# Viper car alarm



## bunick (Jan 22, 2012)

I purchased a 06 Outback with a Viper alarm/car start system on it and no documentation. I've found the remote start disable and Valet buttons but not the main box. Must be in or behind the dash. Is there a way to disable all but the door locks? From what I have been able to determine it is or at least looks like the 5900 model. I don't have but might get a factory keyless fob. Will it work with the system? We had this thing go off a couple times and my wife is afraid to drive it. Thanks for any advice.


----------



## Raylo (Feb 12, 2006)

If you put it in valet mode with the switch that will turn the alarm functions off but the door locks should still work with the Viper fob.


----------



## bunick (Jan 22, 2012)

Thanks I did figure that out. The only thing I don't like about that is the little security light on the console to indicate the alarm is set is on all the time except when the key is turned on. I could disable it.


----------



## Raylo (Feb 12, 2006)

Main control box is usually up under the dash above the steering column. Look for aftermarket inline fuse holders going to a bundle of wires in the steering column... or sometimes an installer will run the power from under the hood and the fuse holders can be near the battery or a terminal block where the cable originates. Pull the fuses and see if the LED goes out.
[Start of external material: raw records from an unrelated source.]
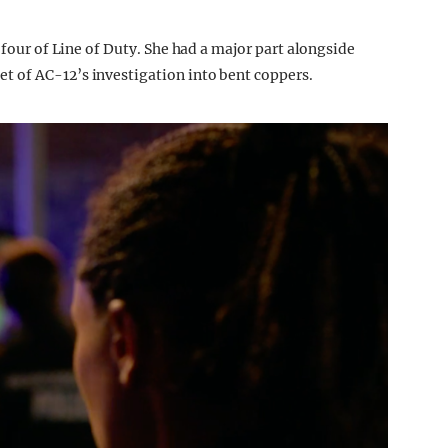
 four of Line of Duty. She had a major part alongside
 of AC-12’s investigation into bent coppers.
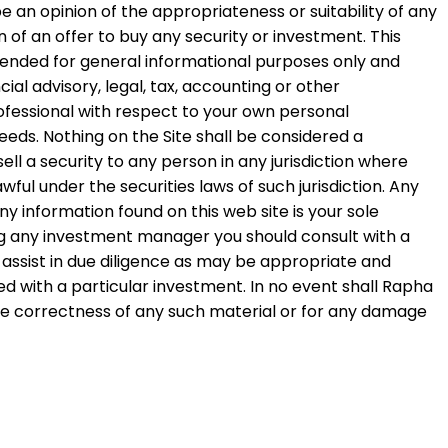
e an opinion of the appropriateness or suitability of any
on of an offer to buy any security or investment. This
intended for general informational purposes only and
ial advisory, legal, tax, accounting or other
ofessional with respect to your own personal
eds. Nothing on the Site shall be considered a
ell a security to any person in any jurisdiction where
wful under the securities laws of such jurisdiction. Any
 information found on this web site is your sole
ing any investment manager you should consult with a
to assist in due diligence as may be appropriate and
d with a particular investment. In no event shall Rapha
 the correctness of any such material or for any damage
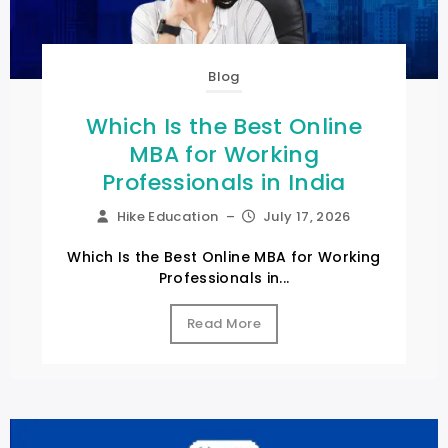
Blog
Which Is the Best Online
MBA for Working
Professionals in India
Hike Education
–
July 17, 2026
Which Is the Best Online MBA for Working
Professionals in...
Read More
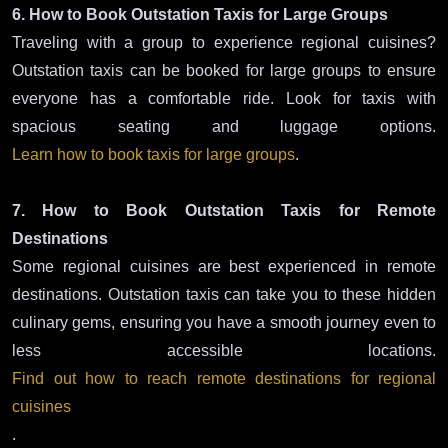
6. How to Book Outstation Taxis for Large Groups
Traveling with a group to experience regional cuisines?
Outstation taxis can be booked for large groups to ensure
everyone has a comfortable ride. Look for taxis with
spacious seating and luggage options.
Learn how to book taxis for large groups
.
7. How to Book Outstation Taxis for Remote
Destinations
Some regional cuisines are best experienced in remote
destinations. Outstation taxis can take you to these hidden
culinary gems, ensuring you have a smooth journey even to
less accessible locations.
Find out how to reach remote destinations for regional
cuisines
.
While you are looking around the steering colum if you come across a smallish rectangular box with a LED that lights up when you bump it that's the shock sensor (probably what is giving you false alarms). Sometimes this will be under the drivers kick panel. Tweak that to be less sensitive with a little screwdriver and that will probably fix you current issue.


----------



## bunick (Jan 22, 2012)

Thanks I did find the shock sensor when looking for the Valet button. I will look again this week end for the fuses when I have more time. I did see where they tap into the harness by the steering column. Thanks for the help.


----------



## lcurle (Oct 5, 2008)

should be a set of 3 30amp (green) fuses for the viper.


----------



## bunick (Jan 22, 2012)

Thanks I did find them.


----------



## Phoghat (Mar 28, 2012)

I've got a 2005 Chrysler PT Cruiser I bought used wit a Viper in it. Only 1 fob, which is falling apart. The alarm is a major PITA and I'd like to know where you found that valet switch, and eventually I'm taking mine out. It is garaged 24/7/365 anyway.


----------



## lcurle (Oct 5, 2008)

depends on where the installer put the switch, generally it is within reach of the driver, or in the glove box, under the dash...somewhere accessible.


----------



## Phoghat (Mar 28, 2012)

:flowers:
Thanks for the quick reply, I would really, really just like to rip out the whole dam thing and maybe put in something else ( myself, hopefully ).
Any advice at all would be greatly appreciated.
Again, thanks a bunch !


----------



## bunick (Jan 22, 2012)

Mine wasn't in a spot that was real easly to get to. It was down under the dash by the fire wall. I had to look for a little while. I remove all of mine, bought a factory key fob and all is well. Thanks


----------



## Phoghat (Mar 28, 2012)

What does it look like?Is it just a white push button, or red or ?


----------



## bunick (Jan 22, 2012)

Mine was black push button. I will try attaching a picture after I took it out. It's the push button in the lower center. Good luck


----------